R - Query Impala with ODBC

Github project : https://github.com/saagie/example-R-querying-impala/tree/master/ODBC

Dependencies

R package

DBI: Standard database interface
odbc: Connect to ODBC databases using DBI
dplyr: Data manipulation library
dbplyr: Converts data manipulation written in R to SQL
implyr: Same as above but specific for Impala

Impala ODBC driver

Download the Impala ODBC drive from Cloudera https://www.cloudera.com/downloads/connectors/impala/odbc/2-5-39.html

On Windows

Install the .msi executable

On Linux

Install odbcinst tool

sudo apt-get install odbcinst

Install the .deb package (or other extension depending on your distribution)

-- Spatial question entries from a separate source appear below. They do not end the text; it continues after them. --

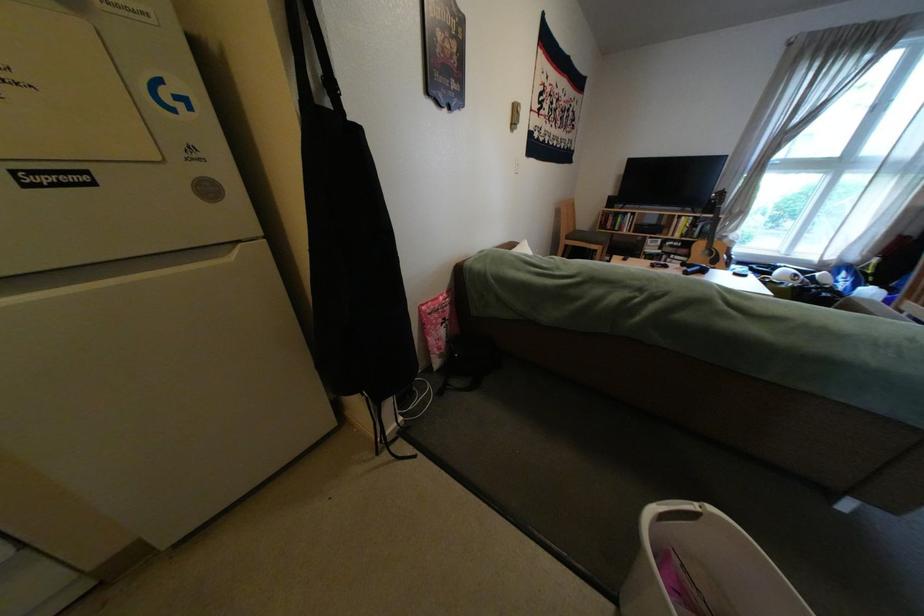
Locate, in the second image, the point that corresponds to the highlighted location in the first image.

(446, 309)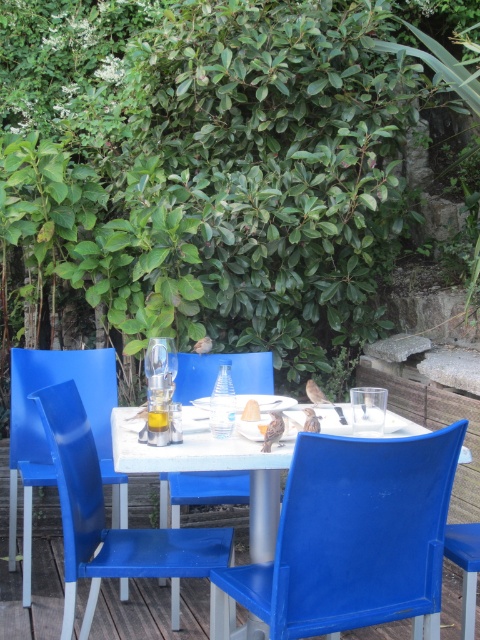
Does matte plastic chair at center have a greater height compared to glossy plastic chair at center?

No, matte plastic chair at center is not taller than glossy plastic chair at center.

Does point (422, 572) come closer to viewer compared to point (9, 545)?

Yes.

Measure the distance between matte plastic chair at center and camera.

5.70 feet

This screenshot has width=480, height=640. I want to click on matte plastic chair at center, so click(x=351, y=538).

Does point (25, 552) lie in front of point (197, 481)?

No, it is not.

Between point (88, 413) and point (249, 371), which one is positioned in front?

Point (88, 413) is in front.

Locate an element on the screen. glossy plastic chair at center is located at coordinates (45, 435).

Does point (158, 541) come closer to viewer compared to point (22, 426)?

That is True.

Describe the element at coordinates (105, 516) in the screenshot. I see `glossy plastic chair at left` at that location.

This screenshot has height=640, width=480. Describe the element at coordinates (105, 516) in the screenshot. I see `glossy plastic chair at left` at that location.

This screenshot has width=480, height=640. Identify the location of glossy plastic chair at left. (105, 516).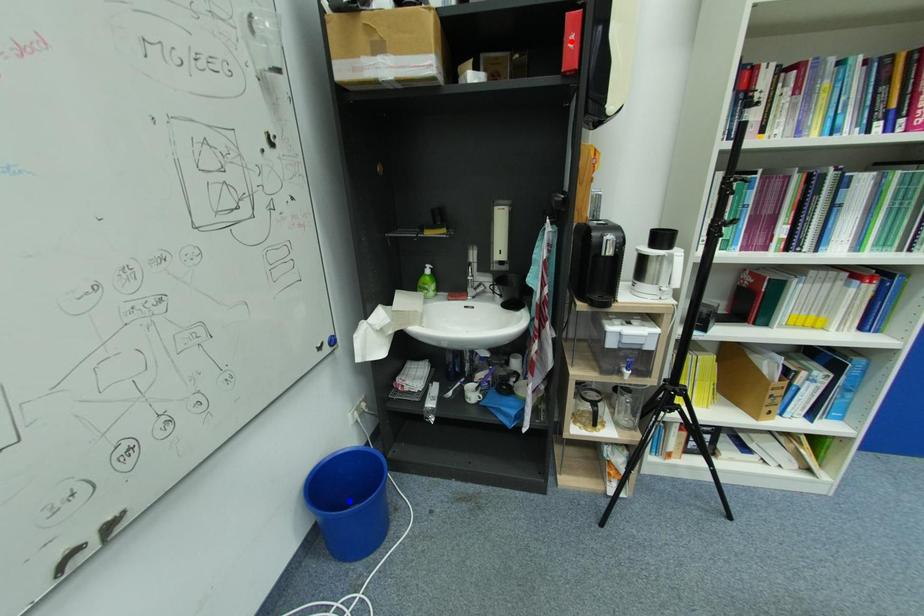
Question: Which of the two points in the image is closer to the camera?

Choices:
 (A) Blue point is closer.
 (B) Red point is closer.

Answer: (B)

sudo dpkg -i clouderaimpalaodbc_*.deb

Execute the following command line to register the driver as installed

 sudo odbcinst -i -d -f /opt/cloudera/impalaodbc/Setup/odbcinst.ini

Write-up of automation of package installation on Saagie

Package installation

if (!length(find.package("odbc", quiet = TRUE))) {
  
  # Install OS package for ODBC
  system("sudo apt-get install -y unixodbc unixodbc-dev", intern = TRUE)
  # Install R package for ODBC
  install.packages("odbc", repos = "https://cloud.r-project.org")
  
}

# If Impala ODBC driver is missing:
if (!file.exists("/etc/odbcinst.ini") || 
    !length(grep("Cloudera ODBC Driver for Impala 64-bit", readLines("/etc/odbcinst.ini"), ignore.case = TRUE))) { 
  
  # Retrieve Impala drivers for Debianoids from Cloudera
  if (!dir.exists("driver-impala")) dir.create("driver-impala")
  if (!length(Sys.glob("driver-impala/clouderahiveodbc_*.deb")))
    download.file(paste0("https://downloads.cloudera.com/connectors/impala_odbc_2.5.40.1025/",
                         "Debian/clouderaimpalaodbc_2.5.40.1025-2_amd64.deb"),
                  destfile = "driver-impala/clouderaimpalaodbc_2.5.40.1025-2_amd64.deb")
  
  # Install driver
  system("sudo dpkg -i driver-impala/clouderaimpalaodbc_*.deb", intern = TRUE)
  
  # Setup driver and /etc/odbcinst.ini file
  system("sudo apt-get install -y odbcinst", intern = TRUE)
  system("sudo odbcinst -i -d -f /opt/cloudera/impalaodbc/Setup/odbcinst.ini", intern = TRUE)
  
}

Parameters

Driver: The name of the driver to use (Default name on Windows is usually "Cloudera ODBC Driver for Impala", Default name on Linux is usually "Cloudera ODBC Driver for Impala 64-bit")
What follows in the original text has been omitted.